-- Task goal --
In the forum thread about the injured horse, when does the poster Dreamcatcher Arabians say they tell boarders about their horse getting into a scrap with another horse?

-- Provided passage --
# Unsure of actions i can take after facility failed to tell me about injured horse



## SamanthaApp (Jul 6, 2017)

I have no advice, but just wanted to say I am sorry for you and your horse  It is worse to see them hurt than to get hurt ourselves! I would be very upset that I wasnt told. I am sure you would have wanted to look and possible treat it as soon as possible.


----------



## Dreamcatcher Arabians (Nov 14, 2010)

I'm going to give a wild guess that they don't know. If she's out on pasture and not brought in daily to feed, they may not have seen it. Even if she is, they may have thought it wasn't serious enough to bother you with. I don't/didn't notify my boarders every time their horse gets in a little kerfluffle with another horse, unless it's something that requires a LOT of tending to or a vet call.


----------



## Mewlie (Apr 14, 2017)

Like Dreamcatcher said, if she's not brought in there's no guarantee that the marks and her knee were noticed. I'm not sure what the law says but unless there was a legal contract signed that stated any injuries would be reported immediately, I'm not sure there's much you can do to bring it up in court. It'll become a he said/she said scenario and unless there's extensive vet bills for instance, I see no reason why you would try to bring the law into it. 

Take records of her injuries if you like, then let the facility owner know what happened and then move to your new boarding place. Just be aware that if your mare is put into the company of new horses, new bites/marks may appear as order is established. It sounds like your mare is low on the totem pole and that means getting smacked around a bit, unfortunately.


----------



## boots (Jan 16, 2012)

What does your lease/board agreement say?


----------

-- Stored data --
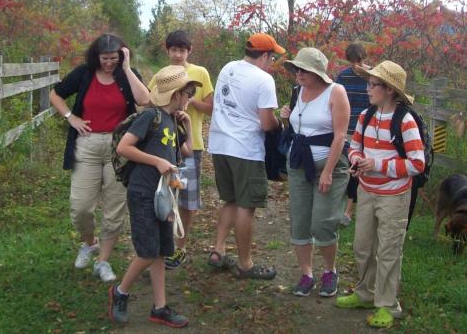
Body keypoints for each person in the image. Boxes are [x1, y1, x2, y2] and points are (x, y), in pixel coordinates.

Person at [49, 33, 150, 282]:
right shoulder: (84, 73)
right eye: (104, 58)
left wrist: (127, 68)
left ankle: (102, 261)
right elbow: (55, 95)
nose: (109, 63)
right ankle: (89, 243)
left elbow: (144, 100)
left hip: (120, 148)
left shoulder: (127, 74)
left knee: (114, 208)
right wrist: (71, 117)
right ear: (96, 56)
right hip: (87, 145)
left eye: (114, 58)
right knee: (80, 207)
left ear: (122, 55)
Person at [335, 60, 425, 329]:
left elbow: (417, 163)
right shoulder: (366, 116)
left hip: (394, 196)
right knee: (362, 246)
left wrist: (377, 164)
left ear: (389, 90)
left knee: (388, 250)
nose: (367, 88)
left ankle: (387, 305)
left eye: (373, 84)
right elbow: (354, 147)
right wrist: (357, 159)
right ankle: (365, 294)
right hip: (367, 191)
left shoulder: (405, 121)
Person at [108, 65, 199, 328]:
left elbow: (188, 152)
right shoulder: (150, 116)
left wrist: (187, 125)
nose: (190, 97)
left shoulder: (173, 120)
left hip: (164, 194)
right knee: (148, 251)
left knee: (161, 250)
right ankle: (120, 292)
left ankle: (159, 307)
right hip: (143, 192)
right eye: (189, 93)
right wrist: (156, 161)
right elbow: (124, 147)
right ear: (176, 94)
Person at [207, 32, 284, 280]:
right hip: (245, 149)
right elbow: (266, 123)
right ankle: (245, 263)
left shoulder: (228, 68)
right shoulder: (264, 80)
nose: (271, 62)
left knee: (230, 199)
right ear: (264, 56)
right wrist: (279, 124)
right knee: (246, 205)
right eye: (271, 58)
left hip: (219, 144)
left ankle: (218, 250)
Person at [279, 48, 351, 298]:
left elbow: (340, 136)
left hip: (328, 166)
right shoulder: (297, 91)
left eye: (304, 70)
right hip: (298, 164)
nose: (298, 73)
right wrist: (286, 118)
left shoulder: (336, 92)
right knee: (299, 222)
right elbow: (296, 129)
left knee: (322, 223)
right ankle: (306, 274)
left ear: (318, 72)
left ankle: (330, 271)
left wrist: (328, 171)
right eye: (296, 69)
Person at [147, 30, 214, 269]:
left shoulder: (200, 73)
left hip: (190, 146)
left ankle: (180, 247)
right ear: (167, 50)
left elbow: (211, 108)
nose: (177, 55)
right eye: (173, 50)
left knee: (188, 198)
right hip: (164, 147)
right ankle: (164, 243)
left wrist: (190, 100)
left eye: (182, 50)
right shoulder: (163, 75)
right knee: (164, 195)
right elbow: (149, 101)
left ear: (189, 51)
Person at [335, 43, 370, 226]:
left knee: (357, 169)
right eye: (353, 62)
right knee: (345, 168)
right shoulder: (343, 76)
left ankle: (349, 210)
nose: (356, 65)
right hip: (346, 129)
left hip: (366, 130)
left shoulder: (373, 76)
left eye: (359, 61)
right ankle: (341, 207)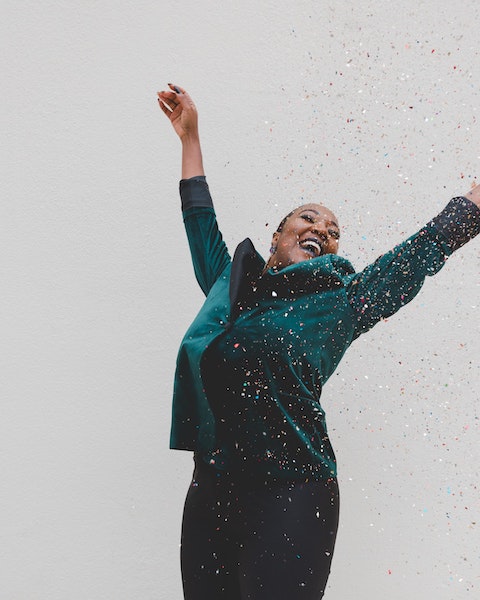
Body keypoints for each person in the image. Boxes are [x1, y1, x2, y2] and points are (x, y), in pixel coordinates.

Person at [157, 83, 480, 600]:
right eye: (309, 218)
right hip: (212, 489)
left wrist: (474, 201)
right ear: (277, 236)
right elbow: (200, 222)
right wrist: (189, 138)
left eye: (333, 230)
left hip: (292, 494)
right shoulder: (228, 285)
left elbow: (415, 256)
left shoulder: (341, 304)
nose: (323, 230)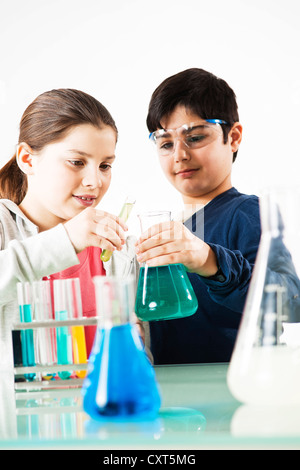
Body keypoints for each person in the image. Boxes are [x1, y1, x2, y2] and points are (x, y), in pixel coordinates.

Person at [0, 88, 135, 369]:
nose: (94, 181)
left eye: (105, 165)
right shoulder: (4, 226)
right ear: (27, 159)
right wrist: (66, 240)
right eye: (77, 162)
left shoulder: (119, 252)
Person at [135, 68, 260, 364]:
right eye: (165, 143)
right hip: (171, 397)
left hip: (229, 392)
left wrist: (208, 260)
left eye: (195, 137)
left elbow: (285, 297)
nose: (179, 154)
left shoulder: (247, 214)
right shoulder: (173, 232)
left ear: (234, 137)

-- Your solution --
Only when the injury needs a lot of tending to or a vet call.